Address correspondence and reprint requests to Dr. Elizabeth Fisher, Department of Biomedical Engineering, ND20, The Cleveland Clinic Foundation, 9500 Euclid Avenue, Cleveland, OH 44195; e-mail: fisher{at}bme.ri.ccf.org
Objective: To characterize whole-brain atrophy in relapsing-remitting MS (RRMS) patients over an 8-year period. The specific goals of this study were to determine if brain atrophy is related to subsequent disability status and to identify MRI correlates of atrophy progression.
Methods: A follow-up study was conducted to reassess patients from a phase III trial of interferon ß-1a (IFNß-1a) 8 years after randomization. Clinical and MRI data from 172 patients followed over 2 years in the original trial were used as baseline data. Follow-up data were obtained on 160 patients, including 134 patients with follow-up MRI examinations. Brain atrophy was estimated by automated calculation of brain parenchymal fraction. The relation between atrophy during the original trial and disability status at follow-up was determined. Correlations were also determined between lesion measurements from the original trial and the brain parenchymal fraction at follow-up.
Results: Brain atrophy was correlated with subsequent disability status.

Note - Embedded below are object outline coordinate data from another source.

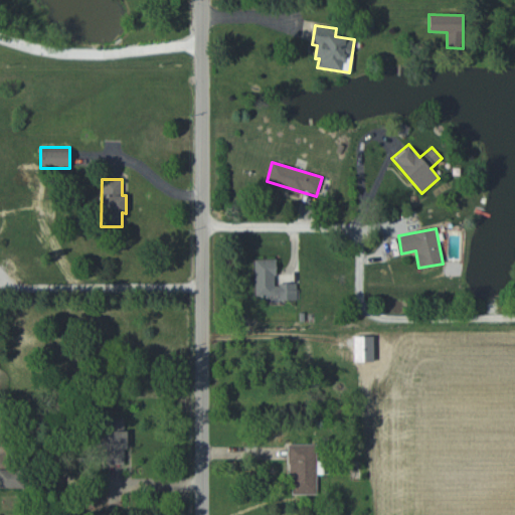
[(276,259),(253,260),(254,296),(279,296),(279,300),(296,300),(296,283),(276,284),(276,259)]
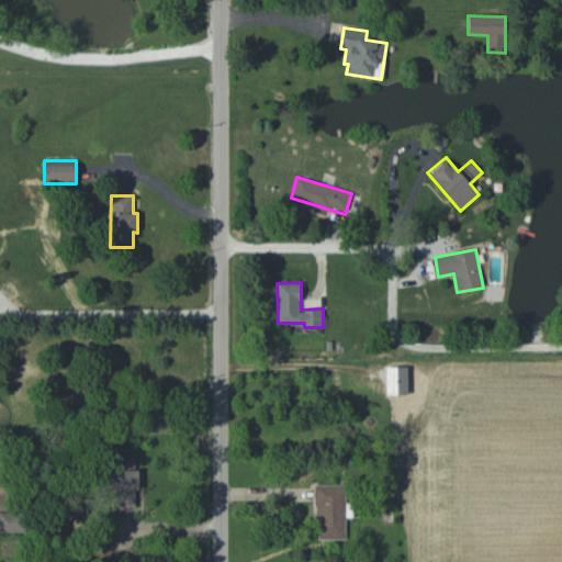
[(136,507),(137,469),(134,469),(135,454),(114,454),(113,506),(136,507)]
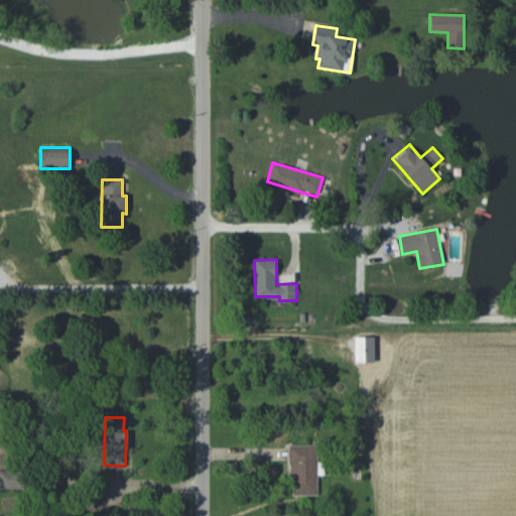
[(317,495),(317,444),(289,444),(289,495),(317,495)]
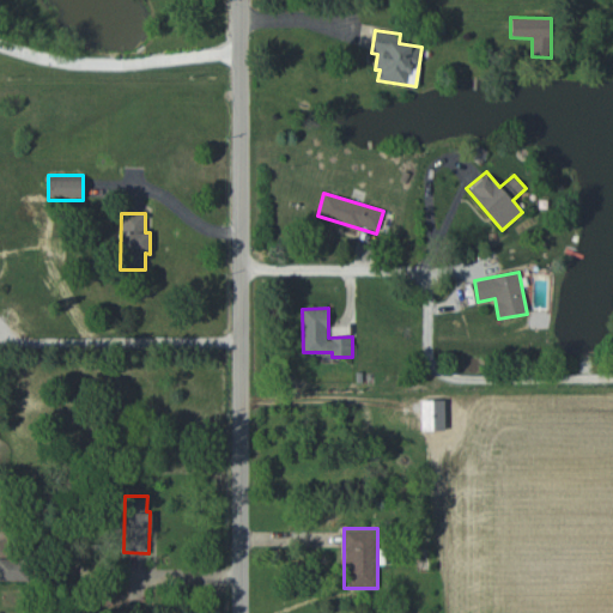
[(0,580),(26,581),(26,559),(0,558),(0,580)]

Atrophy rate during the original trial was the most significant MRI predictor of disability status at follow-up. Brain atrophy at follow-up was related to lesion volumes measured during the original trial.
Conclusions: The relation between atrophy progression and subsequent neurologic disability status suggests that atrophy progression during RRMS is clinically relevant. Therefore, atrophy progression may be a useful marker for disease progression in clinical trials. The relation between lesions and subsequent atrophy indicates that brain atrophy may be related to focal tissue damage at earlier points in time, but important predisposing or other factors contributing to atrophy remain undefined.